Des partisans européens du modèle suédois estiment que le gouvernement canadien va trop loin en continuant de criminaliser la sollicitation de clients par des prostitués dans le projet de loi déposé à la Chambre des communes la semaine dernière.

Deux politiciens européens et le président d'un organisme impliqué dans le domaine de la prostitution ont rencontré des députés canadiens à Ottawa, hier. Les rencontres étaient organisées par La Concertation des luttes contre l'exploitation sexuelle, un organisme canadien qui a fait pression sur le gouvernement pour qu'il s'inspire du modèle suédois afin d'élaborer le nouveau régime.

Dans son projet de loi déposé la semaine dernière, le gouvernement Harper s'est bel et bien inspiré de ce modèle suédois en criminalisant l'achat de services sexuels par des clients. Le groupe rencontré par La Presse a applaudi cette initiative. «C'est un tournant qui est véritablement historique», s'est réjoui Grégoire Théry, secrétaire général du Mouvement du Nid et de la Coalition pour l'abolition de la prostitution.

Sollicitation

Mais Ottawa a aussi maintenu une forme de criminalisation en rendant illégale la sollicitation de clients par des prostitués dans des lieux susceptibles d'être fréquentés par des mineurs. Selon les critiques qui se sont déjà fait entendre au Canada, cette exception va beaucoup trop loin et maintient la criminalisation des travailleurs du sexe.

«Les personnes prostituées, à notre sens, sont des victimes. Donc de criminaliser des victimes, ça ne nous semble pas du tout cohérent», a dénoncé la députée française Maud Olivier, rapporteur du projet de loi renforçant la lutte contre le système prostitutionnel. La France pourrait adopter sa propre réforme des règles sur la prostitution d'ici le mois de décembre prochain, soit à peu près en même temps que le Canada. Le «racolage» n'y serait plus un acte criminel, selon la nouvelle loi.

«Vous devez être très noir et blanc: criminaliser l'achat de sexe et décriminaliser la vente de sexe.

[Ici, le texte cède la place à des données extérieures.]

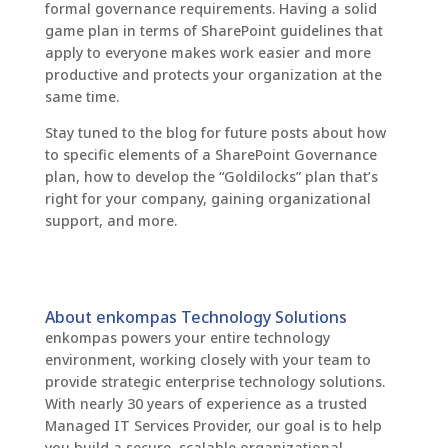
formal governance requirements. Having a solid
game plan in terms of SharePoint guidelines that
apply to everyone makes work easier and more
productive and protects your organization at the
same time.
Stay tuned to the blog for future posts about how
to specific elements of a SharePoint Governance
plan, how to develop the “Goldilocks” plan that’s
right for your company, gaining organizational
support, and more.
About enkompas Technology Solutions
enkompas powers your entire technology
environment, working closely with your team to
provide strategic enterprise technology solutions.
With nearly 30 years of experience as a trusted
Managed IT Services Provider, our goal is to help
you build a secure, scalable organizational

Mais pas de vagues ouvertures entre les deux... Espérons que le processus politique pourra changer le projet de loi», a ajouté le politicien suédois Mikael Gustafsson, président de la Commission des droits de la femme et de l'égalité des genres du Parlement européen.

M. Gustafsson s'est lui aussi réjoui de voir que le Canada s'est inspiré du modèle suédois et qu'ailleurs, dont en France, au Royaume-Uni et en Irlande, on s'apprête à le faire ou on y songe sérieusement.

«Approche canadienne»

Le ministre fédéral de la Justice, Peter MacKay, a présenté son modèle comme une «approche canadienne» à un problème complexe miné par l'exploitation des femmes.

Par ailleurs, le premier ministre Harper a fait valoir hier que les conservateurs s'en prennent aux clients de la prostitution et aux proxénètes, car les Canadiens n'accepteraient pas qu'on légalise purement et simplement ces activités.

Il a également affirmé que les activités liées à la prostitution sont illégales puisqu'elles sont néfastes pour les femmes et la société en général. Les nouvelles infractions liées à la prostitution visent à réduire la demande pour ces services, protéger les travailleurs du sexe ainsi que les enfants et les résidants des quartiers.

La Chambre des communes doit débattre du projet de loi C-36 demain et jeudi. Les troupes de Stephen Harper espèrent l'adopter en deuxième lecture avant la pause estivale, et permettre au comité parlementaire de la justice de l'étudier durant l'été.